Plan de relance et mobilité : l’effort d’investissement doit être renforcé et pérennisé

Le plan de relance est peu satisfaisant pour les transports urbains et notoirement insuffisant pour les transports ferroviaires : l’effort d’investissement doit se poursuivre au moins jusqu’en 2030.

 

Vers un 4e appel à projets indispensable pour les transports urbains

Le plan devrait permettre de lancer le 4e appel à projets de transports en site propre attendu avec impatience depuis des années : 1 milliard € est prévu pour les transports collectifs du quotidien, RER métropolitains, métros, tramways et bus en site propre (hors les 200 millions qui seront dédiés au vélo).

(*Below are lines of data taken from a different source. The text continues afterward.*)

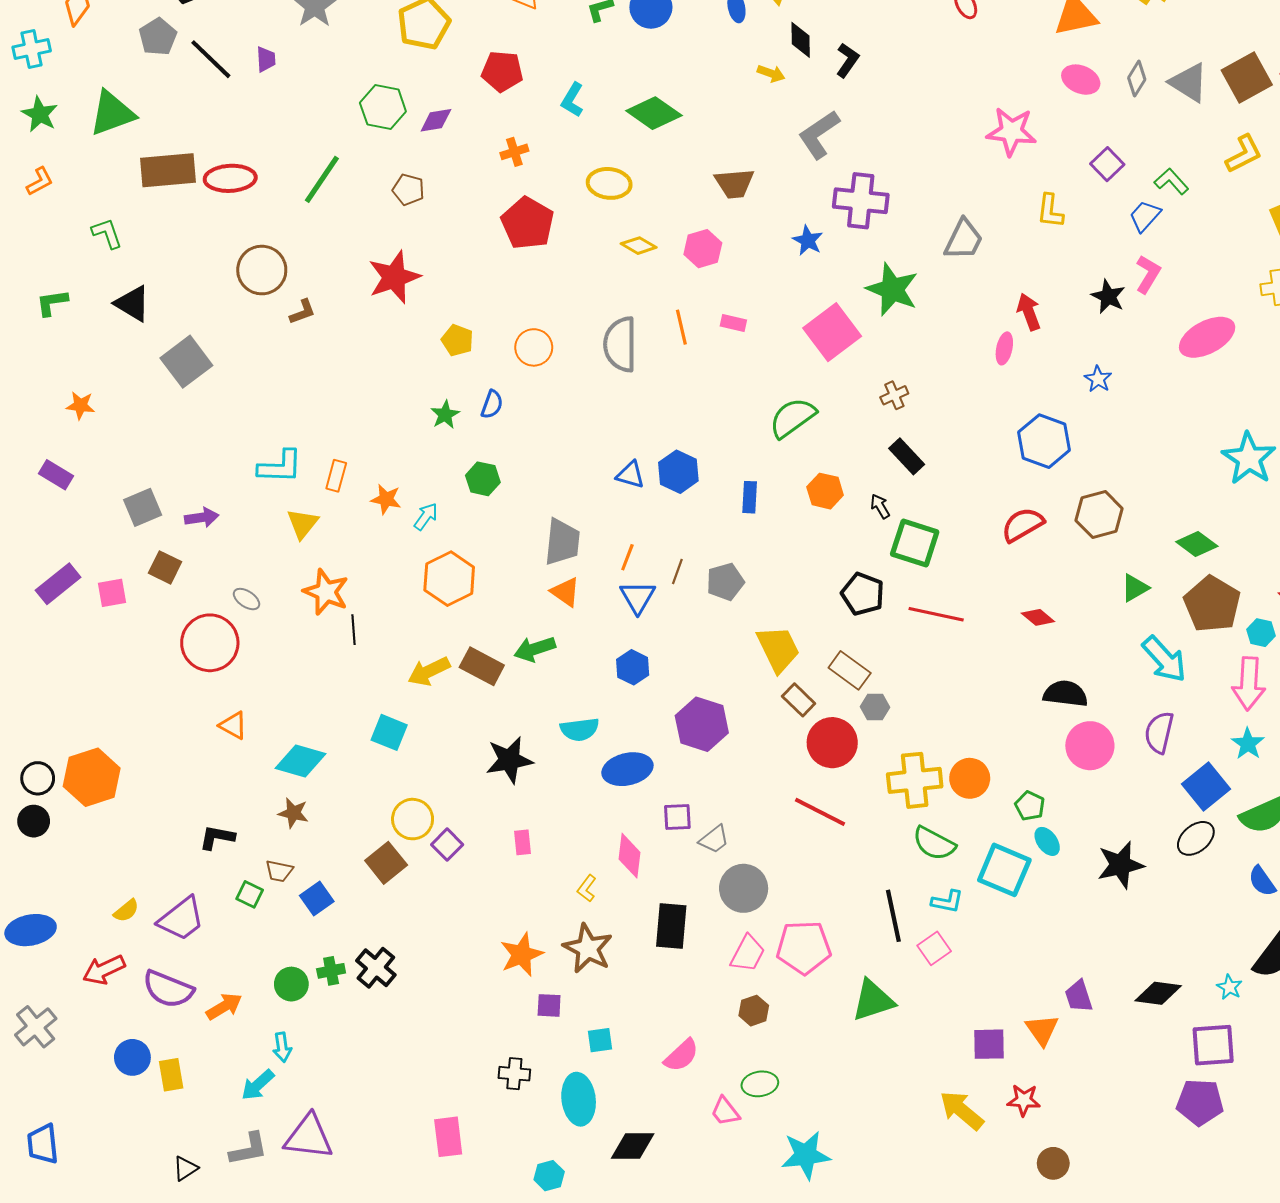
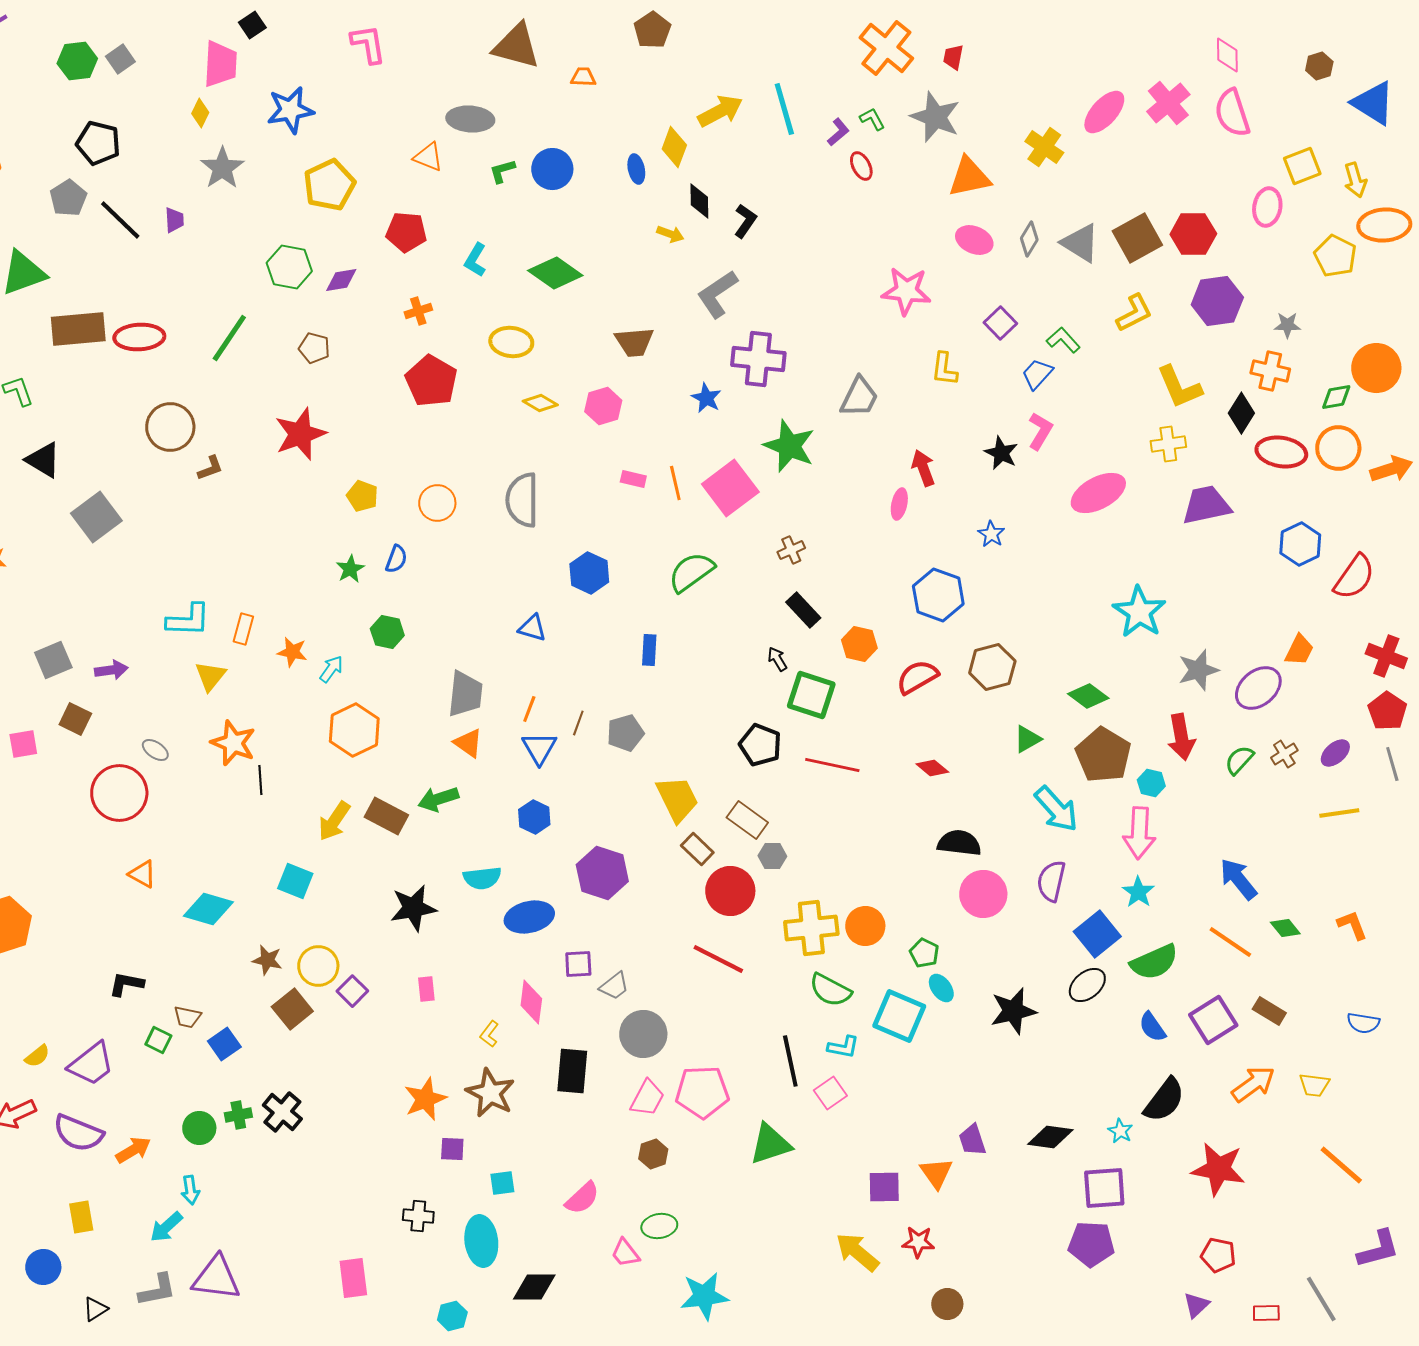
orange line: (681, 327) -> (675, 483), moved
blue hexagon: (678, 472) -> (589, 573), moved
orange hexagon: (825, 491) -> (859, 644), moved
yellow arrow: (429, 671) -> (334, 821), turned -30
brown star: (293, 813) -> (267, 960), moved
blue circle: (132, 1057) -> (43, 1267), moved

Cependant le déséquilibre est flagrant entre les efforts prévus pour l’Ile-de-France (700 M€) et la province (330 M€ seulement) : l’aide apportée à chaque ville de province sera marginale. Or cette aide est cruciale : les pertes financières des collectivités locales n’ont pas été compensées par l’Etat (chute du versement mobilité des entreprises et pertes de recettes des exploitants dues à la crise sanitaire).

La FNAUT s’interroge sur la somme (1,9 milliard) attribuée à la voiture électrique, dont l’avantage écologique reste à démontrer. C’est à la dépendance automobile qu’il fallait s’attaquer prioritairement.

 

L’aide au secteur ferroviaire est significative mais reste très inférieure aux besoins

L’effort consenti pour aider le secteur ferroviaire est certes notable (4,7 milliards pour la SNCF) mais il relève du saupoudrage : régénération du réseau ferré principal, petites lignes (300 millions), renforcement de la capacité des nœuds ferroviaires, accessibilité des gares, passages à niveau, aiguillages, relance très modeste de 2 trains de nuit (100 millions) et du fret (les acteurs du secteur voulaient 10 Md€ pour pouvoir doubler sa part modale de 9 % actuellement contre 18 % en moyenne en Europe).

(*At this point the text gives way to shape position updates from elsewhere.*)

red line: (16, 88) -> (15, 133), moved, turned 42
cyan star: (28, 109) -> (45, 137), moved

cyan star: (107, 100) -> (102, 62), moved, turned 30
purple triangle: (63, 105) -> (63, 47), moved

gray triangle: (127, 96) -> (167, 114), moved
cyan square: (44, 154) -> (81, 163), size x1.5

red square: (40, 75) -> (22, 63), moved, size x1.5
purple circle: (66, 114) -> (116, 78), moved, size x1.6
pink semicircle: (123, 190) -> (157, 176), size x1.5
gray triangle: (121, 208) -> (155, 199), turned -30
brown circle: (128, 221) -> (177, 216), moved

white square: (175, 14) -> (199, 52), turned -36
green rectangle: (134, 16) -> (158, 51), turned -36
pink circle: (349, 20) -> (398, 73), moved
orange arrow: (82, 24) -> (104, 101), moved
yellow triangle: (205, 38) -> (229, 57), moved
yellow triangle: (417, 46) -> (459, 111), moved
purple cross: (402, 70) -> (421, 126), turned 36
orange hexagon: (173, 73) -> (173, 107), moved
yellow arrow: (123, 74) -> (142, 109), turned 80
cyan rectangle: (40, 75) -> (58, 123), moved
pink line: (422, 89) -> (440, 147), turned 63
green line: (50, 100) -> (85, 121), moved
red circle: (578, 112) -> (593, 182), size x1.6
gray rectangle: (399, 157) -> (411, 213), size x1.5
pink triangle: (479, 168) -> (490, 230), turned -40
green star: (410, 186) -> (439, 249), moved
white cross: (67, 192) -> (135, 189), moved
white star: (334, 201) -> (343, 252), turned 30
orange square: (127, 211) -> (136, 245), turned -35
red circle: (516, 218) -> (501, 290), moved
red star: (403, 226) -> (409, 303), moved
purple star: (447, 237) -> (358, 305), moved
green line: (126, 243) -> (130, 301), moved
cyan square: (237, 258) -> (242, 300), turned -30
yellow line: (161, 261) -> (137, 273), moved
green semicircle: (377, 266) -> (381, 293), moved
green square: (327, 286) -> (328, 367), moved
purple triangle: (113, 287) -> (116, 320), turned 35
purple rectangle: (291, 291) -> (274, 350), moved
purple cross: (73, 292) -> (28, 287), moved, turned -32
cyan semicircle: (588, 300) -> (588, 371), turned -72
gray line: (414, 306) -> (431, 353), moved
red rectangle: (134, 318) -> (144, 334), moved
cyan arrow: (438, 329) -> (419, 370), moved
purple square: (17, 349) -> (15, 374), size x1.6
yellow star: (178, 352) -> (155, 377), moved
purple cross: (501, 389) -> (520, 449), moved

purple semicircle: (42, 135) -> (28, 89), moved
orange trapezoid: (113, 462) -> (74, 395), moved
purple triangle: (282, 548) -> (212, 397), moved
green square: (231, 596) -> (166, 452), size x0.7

Cette aide reste très en-deçà de l’aide apportée précédemment aux secteurs aéronautique et automobile (sans engagement environnemental). La FNAUT demande une recapitalisation de la SNCF à hauteur des pertes subies (4 Md€), faute de quoi elle pourrait vendre des actifs pour atteindre l’équilibre financier. En échange, la SNCF doit s’engager à améliorer sa productivité et sa qualité de service.

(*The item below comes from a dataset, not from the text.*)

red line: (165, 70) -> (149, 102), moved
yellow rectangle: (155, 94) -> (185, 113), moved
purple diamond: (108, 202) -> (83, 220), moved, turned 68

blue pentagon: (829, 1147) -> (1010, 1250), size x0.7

Le plan de relance (sur 2 ans) est insuffisant d’environ 1 milliard par an comme l'ont souligné la Cour des comptes et l'Autorité de Régulation des Transports : l’effort de l’Etat doit être accru dans le cadre du contrat de performance Etat-SNCF Réseau, des contrats de plan Etat-Régions et des lois de finances.

Le gouvernement n’a pas pris en compte la croissance prévisible des besoins de déplacement à courte et longue distance, la pollution de l’air, la nécessité d’économiser le pétrole et de limiter le réchauffement climatique. Un plan d’actions sur 10 ans (scénario 3 de la LOM) doit être mis en œuvre pour renforcer le maillage des lignes et les liaisons province-province, afin d’aménager rationnellement le territoire.

 

Le plan de relance doit déboucher sur le plan « rail-climat » proposé par la FNAUT, afin de lutter contre un réchauffement climatique qui s’accélère dramatiquement. Une nouvelle politique fiscale doit établir une équité entre les modes de transport : une taxe carbone, compensée pour les ménages les plus démunis, doit garantir un financement pérenne des infrastructures de transport public.